(Page images and extracted text)
──────

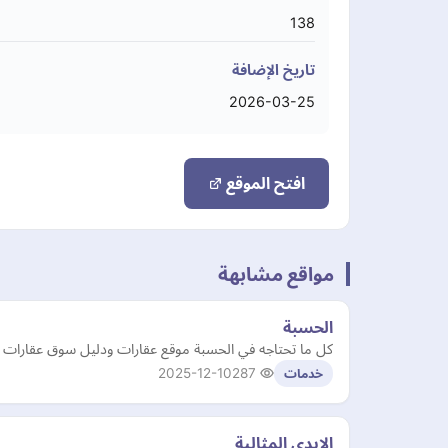
138
تاريخ الإضافة
2026-03-25
افتح الموقع
مواقع مشابهة
الحسبة
كل ما تحتاجه في الحسبة موقع عقارات ودليل سوق عقارات الكو
2025-12-10
287
خدمات
الايدي المثالية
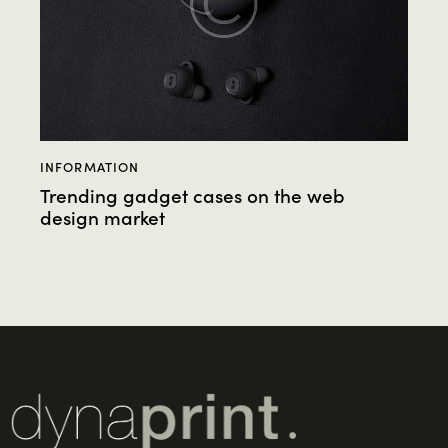
INFORMATION
Trending gadget cases on the web
design market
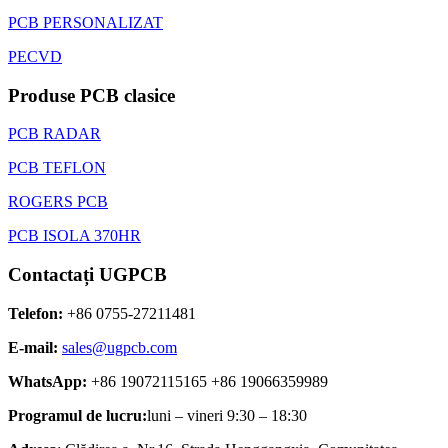
PCB PERSONALIZAT
PECVD
Produse PCB clasice
PCB RADAR
PCB TEFLON
ROGERS PCB
PCB ISOLA 370HR
Contactați UGPCB
Telefon:
+86 0755-27211481
E-mail:
sales@ugpcb.com
WhatsApp:
+86 19072115165 +86 19066359989
Programul de lucru:
luni – vineri 9:30 – 18:30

──────

WORK TASK
Look above for the line with "Contactați UGPCB", then copy it and each later line exactly, stopping at the last line of the records.

PROBLEM SOLUTION
Contactați UGPCB
Telefon:
+86 0755-27211481
E-mail:
sales@ugpcb.com
WhatsApp:
+86 19072115165 +86 19066359989
Programul de lucru:
luni – vineri 9:30 – 18:30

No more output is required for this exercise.